## Available data:
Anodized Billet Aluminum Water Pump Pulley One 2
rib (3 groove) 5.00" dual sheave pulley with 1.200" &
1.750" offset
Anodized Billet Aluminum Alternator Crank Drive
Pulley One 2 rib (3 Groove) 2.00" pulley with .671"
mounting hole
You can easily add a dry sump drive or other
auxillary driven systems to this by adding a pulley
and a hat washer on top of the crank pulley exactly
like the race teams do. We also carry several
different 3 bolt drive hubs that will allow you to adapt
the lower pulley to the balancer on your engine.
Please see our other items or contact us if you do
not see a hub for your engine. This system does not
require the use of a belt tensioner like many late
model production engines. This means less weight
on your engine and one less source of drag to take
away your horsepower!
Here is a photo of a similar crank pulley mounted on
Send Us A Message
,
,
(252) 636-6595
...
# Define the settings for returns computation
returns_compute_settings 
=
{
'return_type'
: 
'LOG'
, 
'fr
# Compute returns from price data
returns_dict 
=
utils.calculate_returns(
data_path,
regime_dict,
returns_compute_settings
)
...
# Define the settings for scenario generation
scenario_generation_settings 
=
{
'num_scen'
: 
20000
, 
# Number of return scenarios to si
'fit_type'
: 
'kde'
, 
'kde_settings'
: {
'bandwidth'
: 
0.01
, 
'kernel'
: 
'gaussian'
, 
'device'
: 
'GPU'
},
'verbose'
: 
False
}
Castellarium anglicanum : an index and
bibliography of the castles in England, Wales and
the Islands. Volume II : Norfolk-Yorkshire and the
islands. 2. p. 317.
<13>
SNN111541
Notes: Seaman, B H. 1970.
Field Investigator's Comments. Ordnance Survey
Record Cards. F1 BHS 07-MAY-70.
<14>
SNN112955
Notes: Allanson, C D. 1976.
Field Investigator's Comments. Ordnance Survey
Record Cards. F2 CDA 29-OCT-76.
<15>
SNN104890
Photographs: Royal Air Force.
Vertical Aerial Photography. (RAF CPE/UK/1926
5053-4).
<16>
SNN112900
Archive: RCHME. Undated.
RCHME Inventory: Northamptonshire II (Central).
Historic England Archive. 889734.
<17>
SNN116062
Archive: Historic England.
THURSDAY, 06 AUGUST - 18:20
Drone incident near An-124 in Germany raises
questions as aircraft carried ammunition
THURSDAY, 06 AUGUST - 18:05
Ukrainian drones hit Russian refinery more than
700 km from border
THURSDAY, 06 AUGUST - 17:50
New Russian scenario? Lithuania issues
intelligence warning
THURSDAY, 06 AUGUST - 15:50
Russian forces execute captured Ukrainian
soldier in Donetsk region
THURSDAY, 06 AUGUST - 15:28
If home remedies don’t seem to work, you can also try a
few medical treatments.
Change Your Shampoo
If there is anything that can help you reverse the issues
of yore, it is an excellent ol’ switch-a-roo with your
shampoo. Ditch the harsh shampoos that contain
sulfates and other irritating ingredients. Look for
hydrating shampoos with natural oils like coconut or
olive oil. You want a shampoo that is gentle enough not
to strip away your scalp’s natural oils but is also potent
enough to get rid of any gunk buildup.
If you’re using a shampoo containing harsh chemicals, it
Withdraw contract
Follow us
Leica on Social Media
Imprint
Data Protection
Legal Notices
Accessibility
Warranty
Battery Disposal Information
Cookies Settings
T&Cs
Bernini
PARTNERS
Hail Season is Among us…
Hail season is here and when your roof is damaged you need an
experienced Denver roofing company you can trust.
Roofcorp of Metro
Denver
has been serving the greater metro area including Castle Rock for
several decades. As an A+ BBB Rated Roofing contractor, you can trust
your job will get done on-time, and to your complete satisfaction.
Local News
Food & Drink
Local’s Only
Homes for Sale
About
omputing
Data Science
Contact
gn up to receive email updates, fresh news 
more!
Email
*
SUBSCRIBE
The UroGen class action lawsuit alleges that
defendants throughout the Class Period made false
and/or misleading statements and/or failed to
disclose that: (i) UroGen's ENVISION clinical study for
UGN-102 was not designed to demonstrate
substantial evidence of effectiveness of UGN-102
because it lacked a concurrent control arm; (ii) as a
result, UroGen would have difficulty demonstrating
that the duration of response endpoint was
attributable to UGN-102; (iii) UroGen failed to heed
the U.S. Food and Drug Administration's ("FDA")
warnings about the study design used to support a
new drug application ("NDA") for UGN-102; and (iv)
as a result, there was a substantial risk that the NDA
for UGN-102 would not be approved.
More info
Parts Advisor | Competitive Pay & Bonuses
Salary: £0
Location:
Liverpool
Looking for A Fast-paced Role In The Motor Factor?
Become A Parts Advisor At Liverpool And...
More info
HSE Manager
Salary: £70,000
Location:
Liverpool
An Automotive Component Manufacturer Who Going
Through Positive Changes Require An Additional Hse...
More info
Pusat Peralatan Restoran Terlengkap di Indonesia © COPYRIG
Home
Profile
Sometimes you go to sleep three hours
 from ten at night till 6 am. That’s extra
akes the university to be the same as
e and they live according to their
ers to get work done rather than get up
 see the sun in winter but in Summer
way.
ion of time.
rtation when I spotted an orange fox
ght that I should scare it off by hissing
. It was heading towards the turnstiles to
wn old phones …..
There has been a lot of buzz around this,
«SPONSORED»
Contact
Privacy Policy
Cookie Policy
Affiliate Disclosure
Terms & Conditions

## What this task involves:
What is needed is an exact copy of all the data above.

## Result below:
Anodized Billet Aluminum Water Pump Pulley One 2
rib (3 groove) 5.00" dual sheave pulley with 1.200" &
1.750" offset
Anodized Billet Aluminum Alternator Crank Drive
Pulley One 2 rib (3 Groove) 2.00" pulley with .671"
mounting hole
You can easily add a dry sump drive or other
auxillary driven systems to this by adding a pulley
and a hat washer on top of the crank pulley exactly
like the race teams do. We also carry several
different 3 bolt drive hubs that will allow you to adapt
the lower pulley to the balancer on your engine.
Please see our other items or contact us if you do
not see a hub for your engine. This system does not
require the use of a belt tensioner like many late
model production engines. This means less weight
on your engine and one less source of drag to take
away your horsepower!
Here is a photo of a similar crank pulley mounted on
Send Us A Message
,
,
(252) 636-6595
...
# Define the settings for returns computation
returns_compute_settings 
=
{
'return_type'
: 
'LOG'
, 
'fr
# Compute returns from price data
returns_dict 
=
utils.calculate_returns(
data_path,
regime_dict,
returns_compute_settings
)
...
# Define the settings for scenario generation
scenario_generation_settings 
=
{
'num_scen'
: 
20000
, 
# Number of return scenarios to si
'fit_type'
: 
'kde'
, 
'kde_settings'
: {
'bandwidth'
: 
0.01
, 
'kernel'
: 
'gaussian'
, 
'device'
: 
'GPU'
},
'verbose'
: 
False
}
Castellarium anglicanum : an index and
bibliography of the castles in England, Wales and
the Islands. Volume II : Norfolk-Yorkshire and the
islands. 2. p. 317.
<13>
SNN111541
Notes: Seaman, B H. 1970.
Field Investigator's Comments. Ordnance Survey
Record Cards. F1 BHS 07-MAY-70.
<14>
SNN112955
Notes: Allanson, C D. 1976.
Field Investigator's Comments. Ordnance Survey
Record Cards. F2 CDA 29-OCT-76.
<15>
SNN104890
Photographs: Royal Air Force.
Vertical Aerial Photography. (RAF CPE/UK/1926
5053-4).
<16>
SNN112900
Archive: RCHME. Undated.
RCHME Inventory: Northamptonshire II (Central).
Historic England Archive. 889734.
<17>
SNN116062
Archive: Historic England.
THURSDAY, 06 AUGUST - 18:20
Drone incident near An-124 in Germany raises
questions as aircraft carried ammunition
THURSDAY, 06 AUGUST - 18:05
Ukrainian drones hit Russian refinery more than
700 km from border
THURSDAY, 06 AUGUST - 17:50
New Russian scenario? Lithuania issues
intelligence warning
THURSDAY, 06 AUGUST - 15:50
Russian forces execute captured Ukrainian
soldier in Donetsk region
THURSDAY, 06 AUGUST - 15:28
If home remedies don’t seem to work, you can also try a
few medical treatments.
Change Your Shampoo
If there is anything that can help you reverse the issues
of yore, it is an excellent ol’ switch-a-roo with your
shampoo. Ditch the harsh shampoos that contain
sulfates and other irritating ingredients. Look for
hydrating shampoos with natural oils like coconut or
olive oil. You want a shampoo that is gentle enough not
to strip away your scalp’s natural oils but is also potent
enough to get rid of any gunk buildup.
If you’re using a shampoo containing harsh chemicals, it
Withdraw contract
Follow us
Leica on Social Media
Imprint
Data Protection
Legal Notices
Accessibility
Warranty
Battery Disposal Information
Cookies Settings
T&Cs
Bernini
PARTNERS
Hail Season is Among us…
Hail season is here and when your roof is damaged you need an
experienced Denver roofing company you can trust.
Roofcorp of Metro
Denver
has been serving the greater metro area including Castle Rock for
several decades. As an A+ BBB Rated Roofing contractor, you can trust
your job will get done on-time, and to your complete satisfaction.
Local News
Food & Drink
Local’s Only
Homes for Sale
About
omputing
Data Science
Contact
gn up to receive email updates, fresh news 
more!
Email
*
SUBSCRIBE
The UroGen class action lawsuit alleges that
defendants throughout the Class Period made false
and/or misleading statements and/or failed to
disclose that: (i) UroGen's ENVISION clinical study for
UGN-102 was not designed to demonstrate
substantial evidence of effectiveness of UGN-102
because it lacked a concurrent control arm; (ii) as a
result, UroGen would have difficulty demonstrating
that the duration of response endpoint was
attributable to UGN-102; (iii) UroGen failed to heed
the U.S. Food and Drug Administration's ("FDA")
warnings about the study design used to support a
new drug application ("NDA") for UGN-102; and (iv)
as a result, there was a substantial risk that the NDA
for UGN-102 would not be approved.
More info
Parts Advisor | Competitive Pay & Bonuses
Salary: £0
Location:
Liverpool
Looking for A Fast-paced Role In The Motor Factor?
Become A Parts Advisor At Liverpool And...
More info
HSE Manager
Salary: £70,000
Location:
Liverpool
An Automotive Component Manufacturer Who Going
Through Positive Changes Require An Additional Hse...
More info
Pusat Peralatan Restoran Terlengkap di Indonesia © COPYRIG
Home
Profile
Sometimes you go to sleep three hours
 from ten at night till 6 am. That’s extra
akes the university to be the same as
e and they live according to their
ers to get work done rather than get up
 see the sun in winter but in Summer
way.
ion of time.
rtation when I spotted an orange fox
ght that I should scare it off by hissing
. It was heading towards the turnstiles to
wn old phones …..
There has been a lot of buzz around this,
«SPONSORED»
Contact
Privacy Policy
Cookie Policy
Affiliate Disclosure
Terms & Conditions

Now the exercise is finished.